The remarks come ahead of a speech by Fed chairman Jerome Powell on Friday. The Fed chief is expected to deliver remarks at a fireside chat with Spelman College President Helene Gayle at 11:00ET.

Tesla starts deliveries of Cybertruck; Microsoft linked with OpenAI board

Tesla Inc (NASDAQ: TSLA ) started deliveries of its Cybertruck electric pickup on Thursday, with a starting price of $60,990 as CEO Elon Musk bets big on electric truck segment.

That was well above the $40,000 price tag Musk first touted for the base model in 2019.

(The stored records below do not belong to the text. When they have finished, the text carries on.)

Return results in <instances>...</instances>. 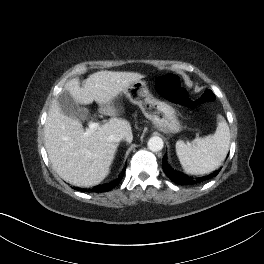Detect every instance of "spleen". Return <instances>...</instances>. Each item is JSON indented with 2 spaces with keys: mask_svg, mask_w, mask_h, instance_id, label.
I'll return each mask as SVG.
<instances>
[{
  "mask_svg": "<svg viewBox=\"0 0 264 264\" xmlns=\"http://www.w3.org/2000/svg\"><path fill=\"white\" fill-rule=\"evenodd\" d=\"M213 135L196 139L192 144L176 142V154L184 171L191 175H204L220 167L230 145V130L222 115Z\"/></svg>",
  "mask_w": 264,
  "mask_h": 264,
  "instance_id": "3e777b00",
  "label": "spleen"
}]
</instances>
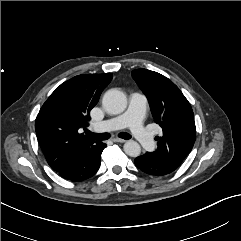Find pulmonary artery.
Here are the masks:
<instances>
[{
  "label": "pulmonary artery",
  "mask_w": 241,
  "mask_h": 241,
  "mask_svg": "<svg viewBox=\"0 0 241 241\" xmlns=\"http://www.w3.org/2000/svg\"><path fill=\"white\" fill-rule=\"evenodd\" d=\"M146 107V96L141 92H134L130 96L128 110L123 115L100 122L95 126V129L110 131L128 127L138 142L145 149L150 150L154 148L155 141L151 133L143 125Z\"/></svg>",
  "instance_id": "obj_1"
}]
</instances>
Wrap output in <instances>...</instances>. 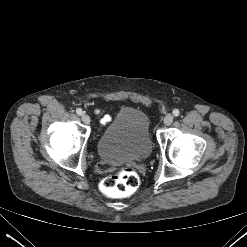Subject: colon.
I'll use <instances>...</instances> for the list:
<instances>
[{
    "mask_svg": "<svg viewBox=\"0 0 247 247\" xmlns=\"http://www.w3.org/2000/svg\"><path fill=\"white\" fill-rule=\"evenodd\" d=\"M140 178L134 168L125 167L116 174L108 176L102 182L103 191L112 197L132 194L139 186Z\"/></svg>",
    "mask_w": 247,
    "mask_h": 247,
    "instance_id": "5ec220e1",
    "label": "colon"
}]
</instances>
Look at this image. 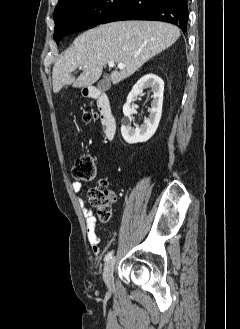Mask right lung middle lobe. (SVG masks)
<instances>
[{"mask_svg": "<svg viewBox=\"0 0 240 329\" xmlns=\"http://www.w3.org/2000/svg\"><path fill=\"white\" fill-rule=\"evenodd\" d=\"M125 0H70L55 9L54 40L58 44L64 36L100 24Z\"/></svg>", "mask_w": 240, "mask_h": 329, "instance_id": "right-lung-middle-lobe-1", "label": "right lung middle lobe"}]
</instances>
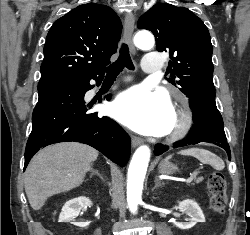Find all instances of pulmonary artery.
I'll list each match as a JSON object with an SVG mask.
<instances>
[{"mask_svg": "<svg viewBox=\"0 0 250 235\" xmlns=\"http://www.w3.org/2000/svg\"><path fill=\"white\" fill-rule=\"evenodd\" d=\"M163 66V61L160 54L157 52H149L145 55L142 62V69L145 72L153 73L159 71Z\"/></svg>", "mask_w": 250, "mask_h": 235, "instance_id": "1", "label": "pulmonary artery"}]
</instances>
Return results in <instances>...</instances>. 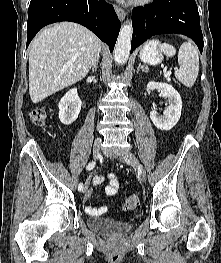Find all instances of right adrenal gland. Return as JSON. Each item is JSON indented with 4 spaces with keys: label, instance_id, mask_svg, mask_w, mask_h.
I'll return each mask as SVG.
<instances>
[{
    "label": "right adrenal gland",
    "instance_id": "right-adrenal-gland-1",
    "mask_svg": "<svg viewBox=\"0 0 221 263\" xmlns=\"http://www.w3.org/2000/svg\"><path fill=\"white\" fill-rule=\"evenodd\" d=\"M98 63H99V58L94 62L91 72L93 73L94 71H97V67H98Z\"/></svg>",
    "mask_w": 221,
    "mask_h": 263
}]
</instances>
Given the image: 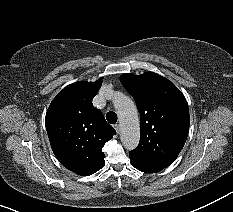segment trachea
<instances>
[{
	"mask_svg": "<svg viewBox=\"0 0 233 212\" xmlns=\"http://www.w3.org/2000/svg\"><path fill=\"white\" fill-rule=\"evenodd\" d=\"M106 119L110 124H115L117 122V115L115 112H108L106 114Z\"/></svg>",
	"mask_w": 233,
	"mask_h": 212,
	"instance_id": "3493384b",
	"label": "trachea"
}]
</instances>
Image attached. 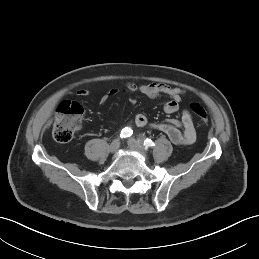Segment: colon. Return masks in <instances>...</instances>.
Instances as JSON below:
<instances>
[{"mask_svg":"<svg viewBox=\"0 0 259 259\" xmlns=\"http://www.w3.org/2000/svg\"><path fill=\"white\" fill-rule=\"evenodd\" d=\"M190 109L201 124L209 123V115L200 104L192 103ZM83 112L82 106L77 102L67 101L59 106L53 125V136L58 142L65 143L72 139L74 131L80 125Z\"/></svg>","mask_w":259,"mask_h":259,"instance_id":"obj_1","label":"colon"}]
</instances>
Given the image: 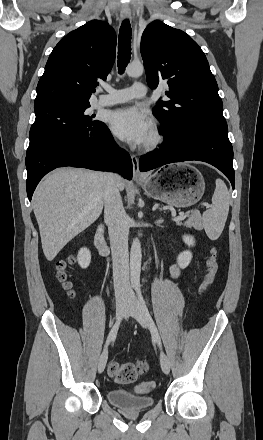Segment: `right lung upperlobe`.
<instances>
[{
  "label": "right lung upper lobe",
  "instance_id": "obj_1",
  "mask_svg": "<svg viewBox=\"0 0 263 440\" xmlns=\"http://www.w3.org/2000/svg\"><path fill=\"white\" fill-rule=\"evenodd\" d=\"M116 34L92 20L67 34L53 49L37 85L34 108L56 103H89L115 60Z\"/></svg>",
  "mask_w": 263,
  "mask_h": 440
}]
</instances>
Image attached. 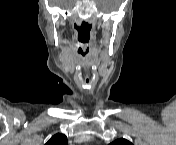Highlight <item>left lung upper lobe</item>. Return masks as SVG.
I'll return each instance as SVG.
<instances>
[{
  "instance_id": "left-lung-upper-lobe-1",
  "label": "left lung upper lobe",
  "mask_w": 176,
  "mask_h": 145,
  "mask_svg": "<svg viewBox=\"0 0 176 145\" xmlns=\"http://www.w3.org/2000/svg\"><path fill=\"white\" fill-rule=\"evenodd\" d=\"M111 145H132V143L126 139L121 138L112 142Z\"/></svg>"
}]
</instances>
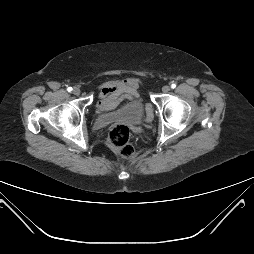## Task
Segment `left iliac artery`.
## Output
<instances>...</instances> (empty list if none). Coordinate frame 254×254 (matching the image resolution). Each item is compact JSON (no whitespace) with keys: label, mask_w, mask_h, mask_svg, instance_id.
<instances>
[{"label":"left iliac artery","mask_w":254,"mask_h":254,"mask_svg":"<svg viewBox=\"0 0 254 254\" xmlns=\"http://www.w3.org/2000/svg\"><path fill=\"white\" fill-rule=\"evenodd\" d=\"M175 87H176V85H175V84H172V85H171V88H173V89H174Z\"/></svg>","instance_id":"obj_1"}]
</instances>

Additionally, Microsoft (NASDAQ: MSFT ) will take a spot on OpenAI's board of directors, according to returning Chief Executive Officer Sam Altman.

Oil falls as OPEC+ cut plans fail to inspire bulls 

Oil prices fell in volatile trade Thursday after OPEC+ members agreed to make additional voluntary production cuts that fell short of expectations.

Excluding Saudi and Russian production cuts, OPEC+ members plan to make additional voluntary production cuts, totalling about 684,000 barrels per day, which fell short of expectations for cuts of about 1 million barrels. 

In an unusual move that points to signs of potential divisions in the group, the plans for voluntary cuts were announced by individual OPEC+ members that than the secretariat.

Saudi Arabia pledged to extend its voluntary cut of 1 million barrels per day until the end of Q1, while Russia said it would deepen its crude export curbs to 500,000 bpd from 300,000 bpd previously.